§ Entries taken from a collection:
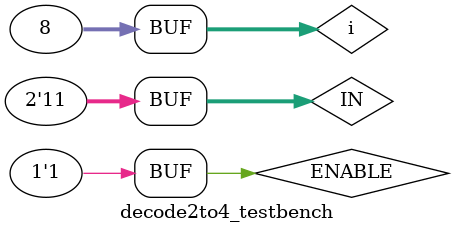
<source format=sv>
/* NAME					|	decode2to4.sv
	-------------------------------------------------------------------------------------------------
	DESCRIPTION       |  Converts 2 bit data to 4 bit data
 ---------------------------------------------------------------------------------------------------
	PARAMETERS			|	TYPE					|	DESCRIPTION					
 ---------------------------------------------------------------------------------------------------
	OUT		         |	OUTPUT [3:0]		|	4-bit interpretation of the input
	IN						|	INPUT	 [1:0]		|	Data to be decoded, from 2 to 4 bit
	ENABLE				|	INPUT  				| 	Determines if the decoder is on or off
	#################################################################################################
	AUTHOR            | Minhhue H Khuu
	ASSIGNMENT			| Lab 1: Register File
	CLASS					| EE 471
	DATE					| 01/16/2015
	#################################################################################################
*/ 
module decode2to4(IN, OUT, ENABLE);
	
	// ports
	input [1:0] IN;
	input ENABLE;
	output [3:0] OUT;
	
	// wires
	wire [1:0] dec1to2OUT;

	// 1:2 decoders
	decode1to2 d12_0 (.IN(IN[1]), .OUT(dec1to2OUT), .ENABLE(ENABLE));
	decode1to2 d12_1 (.IN(IN[0]), .OUT(OUT[1:0]), .ENABLE(dec1to2OUT[0]));
	decode1to2 d12_2 (.IN(IN[0]), .OUT(OUT[3:2]), .ENABLE(dec1to2OUT[1]));

endmodule


// test
module decode2to4_testbench();
	reg [1:0] IN;
	reg ENABLE;
	wire [3:0] OUT;

	decode2to4 dut (.IN, .OUT, .ENABLE);

	integer i;
	initial begin
		for(i=0; i<8; i++) begin
			{IN, ENABLE} = i; #10;
		end
	end
endmodule 
</source>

§ What is being asked: A bare number is the whole answer: how many lines in the entries contain "DESCRIPTION"?

§ Solution for this problem: 2